## Material for this task
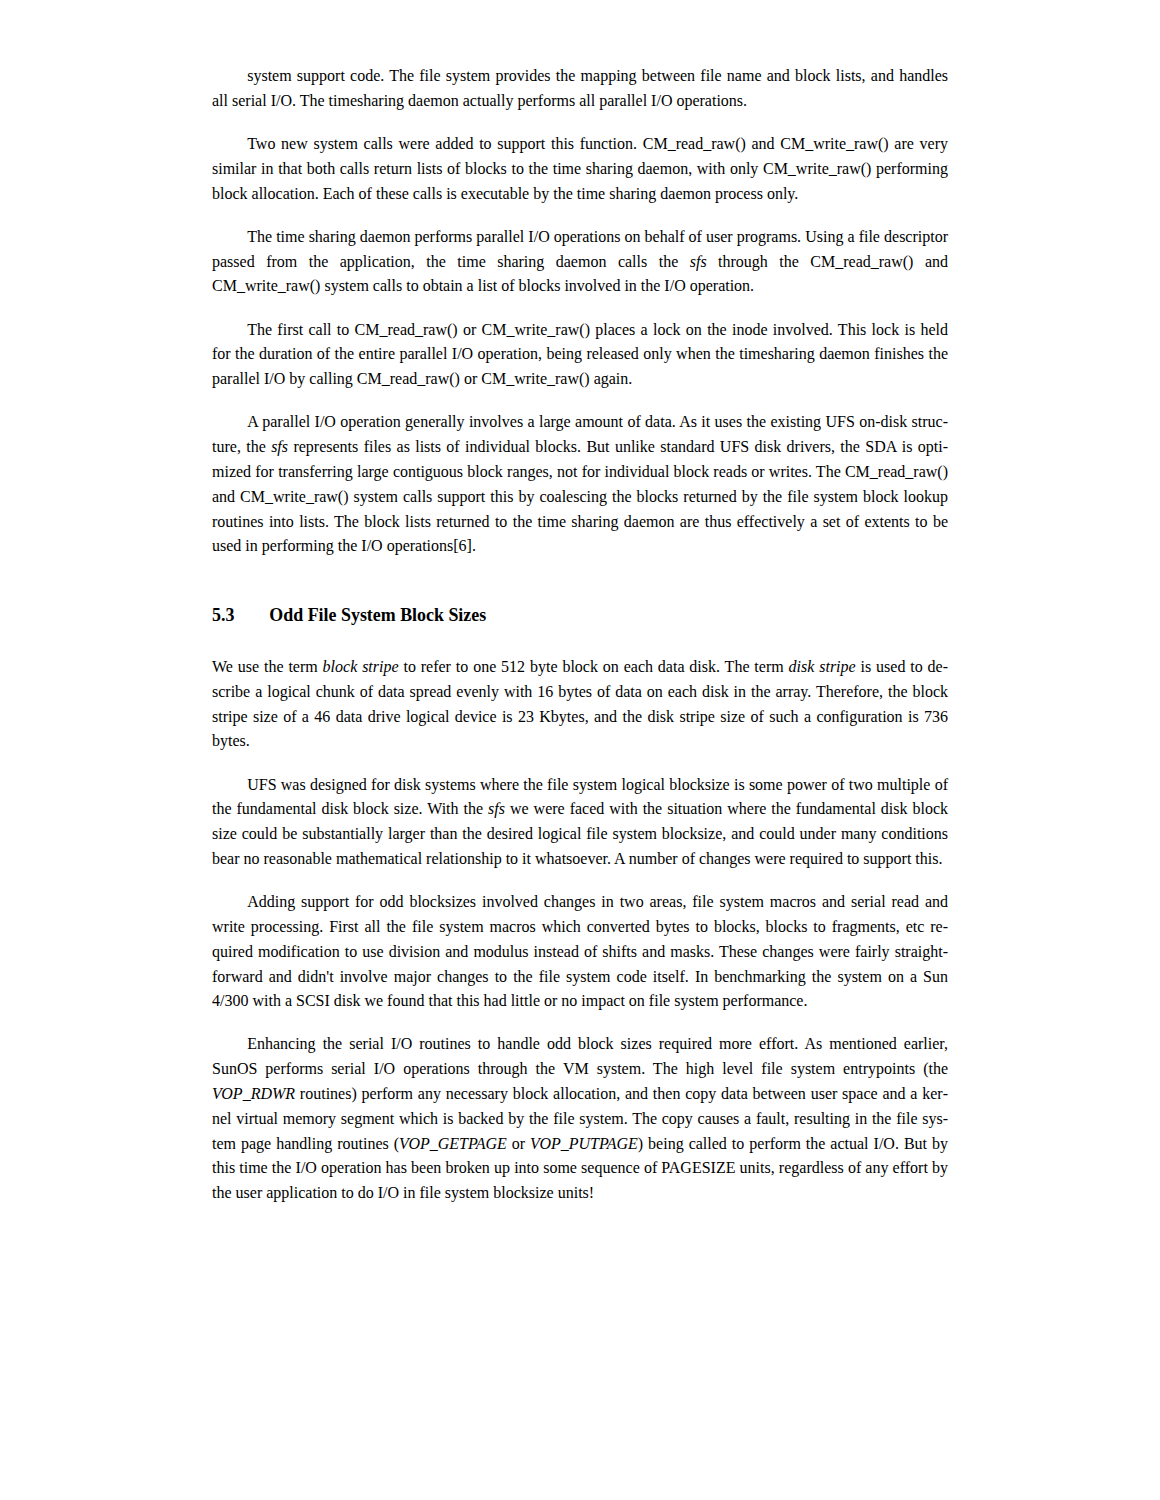system support code. The file system provides the mapping between file name and block lists, and handles all serial I/O. The timesharing daemon actually performs all parallel I/O operations.
Two new system calls were added to support this function. CM_read_raw() and CM_write_raw() are very similar in that both calls return lists of blocks to the time sharing daemon, with only CM_write_raw() performing block allocation. Each of these calls is executable by the time sharing daemon process only.
The time sharing daemon performs parallel I/O operations on behalf of user programs. Using a file descriptor passed from the application, the time sharing daemon calls the sfs through the CM_read_raw() and CM_write_raw() system calls to obtain a list of blocks involved in the I/O operation.
The first call to CM_read_raw() or CM_write_raw() places a lock on the inode involved. This lock is held for the duration of the entire parallel I/O operation, being released only when the timesharing daemon finishes the parallel I/O by calling CM_read_raw() or CM_write_raw() again.
A parallel I/O operation generally involves a large amount of data. As it uses the existing UFS on-disk structure, the sfs represents files as lists of individual blocks. But unlike standard UFS disk drivers, the SDA is optimized for transferring large contiguous block ranges, not for individual block reads or writes. The CM_read_raw() and CM_write_raw() system calls support this by coalescing the blocks returned by the file system block lookup routines into lists. The block lists returned to the time sharing daemon are thus effectively a set of extents to be used in performing the I/O operations[6].
5.3 Odd File System Block Sizes
We use the term block stripe to refer to one 512 byte block on each data disk. The term disk stripe is used to describe a logical chunk of data spread evenly with 16 bytes of data on each disk in the array. Therefore, the block stripe size of a 46 data drive logical device is 23 Kbytes, and the disk stripe size of such a configuration is 736 bytes.
UFS was designed for disk systems where the file system logical blocksize is some power of two multiple of the fundamental disk block size. With the sfs we were faced with the situation where the fundamental disk block size could be substantially larger than the desired logical file system blocksize, and could under many conditions bear no reasonable mathematical relationship to it whatsoever. A number of changes were required to support this.
Adding support for odd blocksizes involved changes in two areas, file system macros and serial read and write processing. First all the file system macros which converted bytes to blocks, blocks to fragments, etc required modification to use division and modulus instead of shifts and masks. These changes were fairly straightforward and didn't involve major changes to the file system code itself. In benchmarking the system on a Sun 4/300 with a SCSI disk we found that this had little or no impact on file system performance.
Enhancing the serial I/O routines to handle odd block sizes required more effort. As mentioned earlier, SunOS performs serial I/O operations through the VM system. The high level file system entrypoints (the VOP_RDWR routines) perform any necessary block allocation, and then copy data between user space and a kernel virtual memory segment which is backed by the file system. The copy causes a fault, resulting in the file system page handling routines (VOP_GETPAGE or VOP_PUTPAGE) being called to perform the actual I/O. But by this time the I/O operation has been broken up into some sequence of PAGESIZE units, regardless of any effort by the user application to do I/O in file system blocksize units!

## Task to complete
Each entry above must be duplicated precisely; none of the pictures may be included.

## Result of this task
system support code. The file system provides the mapping between file name and block lists, and handles all serial I/O. The timesharing daemon actually performs all parallel I/O operations.
Two new system calls were added to support this function. CM_read_raw() and CM_write_raw() are very similar in that both calls return lists of blocks to the time sharing daemon, with only CM_write_raw() performing block allocation. Each of these calls is executable by the time sharing daemon process only.
The time sharing daemon performs parallel I/O operations on behalf of user programs. Using a file descriptor passed from the application, the time sharing daemon calls the sfs through the CM_read_raw() and CM_write_raw() system calls to obtain a list of blocks involved in the I/O operation.
The first call to CM_read_raw() or CM_write_raw() places a lock on the inode involved. This lock is held for the duration of the entire parallel I/O operation, being released only when the timesharing daemon finishes the parallel I/O by calling CM_read_raw() or CM_write_raw() again.
A parallel I/O operation generally involves a large amount of data. As it uses the existing UFS on-disk structure, the sfs represents files as lists of individual blocks. But unlike standard UFS disk drivers, the SDA is optimized for transferring large contiguous block ranges, not for individual block reads or writes. The CM_read_raw() and CM_write_raw() system calls support this by coalescing the blocks returned by the file system block lookup routines into lists. The block lists returned to the time sharing daemon are thus effectively a set of extents to be used in performing the I/O operations[6].
5.3 Odd File System Block Sizes
We use the term block stripe to refer to one 512 byte block on each data disk. The term disk stripe is used to describe a logical chunk of data spread evenly with 16 bytes of data on each disk in the array. Therefore, the block stripe size of a 46 data drive logical device is 23 Kbytes, and the disk stripe size of such a configuration is 736 bytes.
UFS was designed for disk systems where the file system logical blocksize is some power of two multiple of the fundamental disk block size. With the sfs we were faced with the situation where the fundamental disk block size could be substantially larger than the desired logical file system blocksize, and could under many conditions bear no reasonable mathematical relationship to it whatsoever. A number of changes were required to support this.
Adding support for odd blocksizes involved changes in two areas, file system macros and serial read and write processing. First all the file system macros which converted bytes to blocks, blocks to fragments, etc required modification to use division and modulus instead of shifts and masks. These changes were fairly straightforward and didn't involve major changes to the file system code itself. In benchmarking the system on a Sun 4/300 with a SCSI disk we found that this had little or no impact on file system performance.
Enhancing the serial I/O routines to handle odd block sizes required more effort. As mentioned earlier, SunOS performs serial I/O operations through the VM system. The high level file system entrypoints (the VOP_RDWR routines) perform any necessary block allocation, and then copy data between user space and a kernel virtual memory segment which is backed by the file system. The copy causes a fault, resulting in the file system page handling routines (VOP_GETPAGE or VOP_PUTPAGE) being called to perform the actual I/O. But by this time the I/O operation has been broken up into some sequence of PAGESIZE units, regardless of any effort by the user application to do I/O in file system blocksize units!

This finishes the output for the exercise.